> [Prompt]
Restate every line of the data word for word, except for the images.

= Beginning of Section =

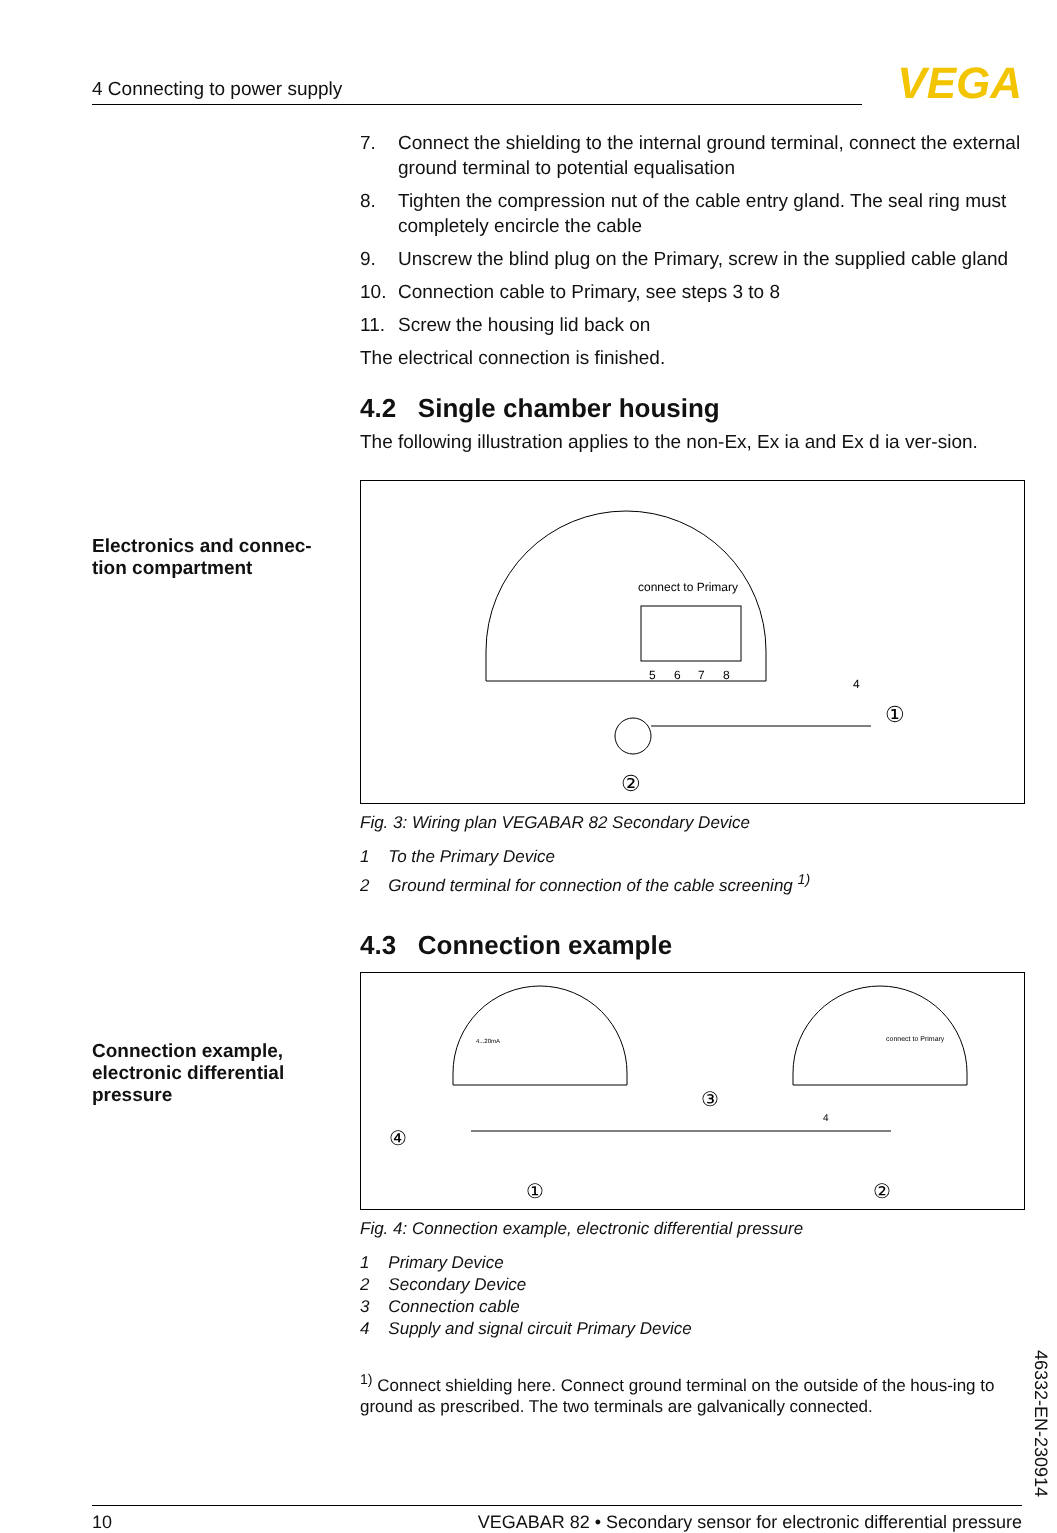4 Connecting to power supply
VEGA
Electronics and connec-
tion compartment
Connection example,
electronic differential
pressure
7. Connect the shielding to the internal ground terminal, connect the external ground terminal to potential equalisation
8. Tighten the compression nut of the cable entry gland. The seal ring must completely encircle the cable
9. Unscrew the blind plug on the Primary, screw in the supplied cable gland
10. Connection cable to Primary, see steps 3 to 8
11. Screw the housing lid back on
The electrical connection is finished.
4.2 Single chamber housing
The following illustration applies to the non-Ex, Ex ia and Ex d ia ver-sion.
connect to Primary
5
6
7
8
4
①
②
Fig. 3: Wiring plan VEGABAR 82 Secondary Device
1 To the Primary Device
2 Ground terminal for connection of the cable screening <sup>1)</sup>
4.3 Connection example
4...20mA
connect to Primary
④
③
4
①
②
Fig. 4: Connection example, electronic differential pressure
1 Primary Device
2 Secondary Device
3 Connection cable
4 Supply and signal circuit Primary Device
<sup>1)</sup> Connect shielding here. Connect ground terminal on the outside of the hous-ing to ground as prescribed. The two terminals are galvanically connected.
46332-EN-230914
10 VEGABAR 82 • Secondary sensor for electronic differential pressure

= End of Section =

> [Output for this task]
4 Connecting to power supply
VEGA
Electronics and connec-
tion compartment
Connection example,
electronic differential
pressure
7. Connect the shielding to the internal ground terminal, connect the external ground terminal to potential equalisation
8. Tighten the compression nut of the cable entry gland. The seal ring must completely encircle the cable
9. Unscrew the blind plug on the Primary, screw in the supplied cable gland
10. Connection cable to Primary, see steps 3 to 8
11. Screw the housing lid back on
The electrical connection is finished.
4.2 Single chamber housing
The following illustration applies to the non-Ex, Ex ia and Ex d ia ver-sion.
connect to Primary
5
6
7
8
4
①
②
Fig. 3: Wiring plan VEGABAR 82 Secondary Device
1 To the Primary Device
2 Ground terminal for connection of the cable screening <sup>1)</sup>
4.3 Connection example
4...20mA
connect to Primary
④
③
4
①
②
Fig. 4: Connection example, electronic differential pressure
1 Primary Device
2 Secondary Device
3 Connection cable
4 Supply and signal circuit Primary Device
<sup>1)</sup> Connect shielding here. Connect ground terminal on the outside of the hous-ing to ground as prescribed. The two terminals are galvanically connected.
46332-EN-230914
10 VEGABAR 82 • Secondary sensor for electronic differential pressure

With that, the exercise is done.